§ Exercise aim
Return each line of the items below unchanged, in the same order.

[Page-level text extractions]
____

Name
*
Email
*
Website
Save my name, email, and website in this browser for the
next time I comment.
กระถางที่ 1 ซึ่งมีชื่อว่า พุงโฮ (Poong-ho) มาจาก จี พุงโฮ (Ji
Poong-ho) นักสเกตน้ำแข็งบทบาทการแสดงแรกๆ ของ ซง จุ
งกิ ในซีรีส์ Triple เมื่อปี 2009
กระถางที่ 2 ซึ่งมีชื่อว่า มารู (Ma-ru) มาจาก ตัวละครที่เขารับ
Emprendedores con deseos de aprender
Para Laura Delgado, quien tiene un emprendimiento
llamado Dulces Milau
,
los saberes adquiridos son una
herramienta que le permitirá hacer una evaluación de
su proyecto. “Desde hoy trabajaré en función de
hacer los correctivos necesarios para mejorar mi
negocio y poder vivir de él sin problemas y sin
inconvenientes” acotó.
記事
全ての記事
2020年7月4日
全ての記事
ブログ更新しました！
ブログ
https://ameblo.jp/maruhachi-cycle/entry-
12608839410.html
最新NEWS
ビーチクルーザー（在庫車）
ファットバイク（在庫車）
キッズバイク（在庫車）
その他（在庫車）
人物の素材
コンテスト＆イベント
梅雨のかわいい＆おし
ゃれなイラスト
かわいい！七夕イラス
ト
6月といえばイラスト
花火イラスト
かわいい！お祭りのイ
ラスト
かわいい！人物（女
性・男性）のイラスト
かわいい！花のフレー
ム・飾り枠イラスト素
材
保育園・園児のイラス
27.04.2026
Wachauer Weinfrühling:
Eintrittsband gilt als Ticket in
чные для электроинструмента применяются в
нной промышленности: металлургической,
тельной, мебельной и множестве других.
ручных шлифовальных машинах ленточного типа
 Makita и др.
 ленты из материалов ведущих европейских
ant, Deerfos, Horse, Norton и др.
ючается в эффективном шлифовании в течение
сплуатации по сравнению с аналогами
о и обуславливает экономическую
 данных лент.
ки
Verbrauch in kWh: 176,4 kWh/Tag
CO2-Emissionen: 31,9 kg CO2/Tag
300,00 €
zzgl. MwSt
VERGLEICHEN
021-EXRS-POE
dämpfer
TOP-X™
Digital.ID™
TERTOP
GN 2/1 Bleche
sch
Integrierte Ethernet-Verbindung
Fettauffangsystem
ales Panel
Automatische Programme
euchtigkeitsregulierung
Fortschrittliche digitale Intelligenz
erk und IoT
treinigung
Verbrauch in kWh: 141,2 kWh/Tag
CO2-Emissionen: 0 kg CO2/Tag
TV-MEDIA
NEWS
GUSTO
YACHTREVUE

____

§ Response area
Name
*
Email
*
Website
Save my name, email, and website in this browser for the
next time I comment.
กระถางที่ 1 ซึ่งมีชื่อว่า พุงโฮ (Poong-ho) มาจาก จี พุงโฮ (Ji
Poong-ho) นักสเกตน้ำแข็งบทบาทการแสดงแรกๆ ของ ซง จุ
งกิ ในซีรีส์ Triple เมื่อปี 2009
กระถางที่ 2 ซึ่งมีชื่อว่า มารู (Ma-ru) มาจาก ตัวละครที่เขารับ
Emprendedores con deseos de aprender
Para Laura Delgado, quien tiene un emprendimiento
llamado Dulces Milau
,
los saberes adquiridos son una
herramienta que le permitirá hacer una evaluación de
su proyecto. “Desde hoy trabajaré en función de
hacer los correctivos necesarios para mejorar mi
negocio y poder vivir de él sin problemas y sin
inconvenientes” acotó.
記事
全ての記事
2020年7月4日
全ての記事
ブログ更新しました！
ブログ
https://ameblo.jp/maruhachi-cycle/entry-
12608839410.html
最新NEWS
ビーチクルーザー（在庫車）
ファットバイク（在庫車）
キッズバイク（在庫車）
その他（在庫車）
人物の素材
コンテスト＆イベント
梅雨のかわいい＆おし
ゃれなイラスト
かわいい！七夕イラス
ト
6月といえばイラスト
花火イラスト
かわいい！お祭りのイ
ラスト
かわいい！人物（女
性・男性）のイラスト
かわいい！花のフレー
ム・飾り枠イラスト素
材
保育園・園児のイラス
27.04.2026
Wachauer Weinfrühling:
Eintrittsband gilt als Ticket in
чные для электроинструмента применяются в
нной промышленности: металлургической,
тельной, мебельной и множестве других.
ручных шлифовальных машинах ленточного типа
 Makita и др.
 ленты из материалов ведущих европейских
ant, Deerfos, Horse, Norton и др.
ючается в эффективном шлифовании в течение
сплуатации по сравнению с аналогами
о и обуславливает экономическую
 данных лент.
ки
Verbrauch in kWh: 176,4 kWh/Tag
CO2-Emissionen: 31,9 kg CO2/Tag
300,00 €
zzgl. MwSt
VERGLEICHEN
021-EXRS-POE
dämpfer
TOP-X™
Digital.ID™
TERTOP
GN 2/1 Bleche
sch
Integrierte Ethernet-Verbindung
Fettauffangsystem
ales Panel
Automatische Programme
euchtigkeitsregulierung
Fortschrittliche digitale Intelligenz
erk und IoT
treinigung
Verbrauch in kWh: 141,2 kWh/Tag
CO2-Emissionen: 0 kg CO2/Tag
TV-MEDIA
NEWS
GUSTO
YACHTREVUE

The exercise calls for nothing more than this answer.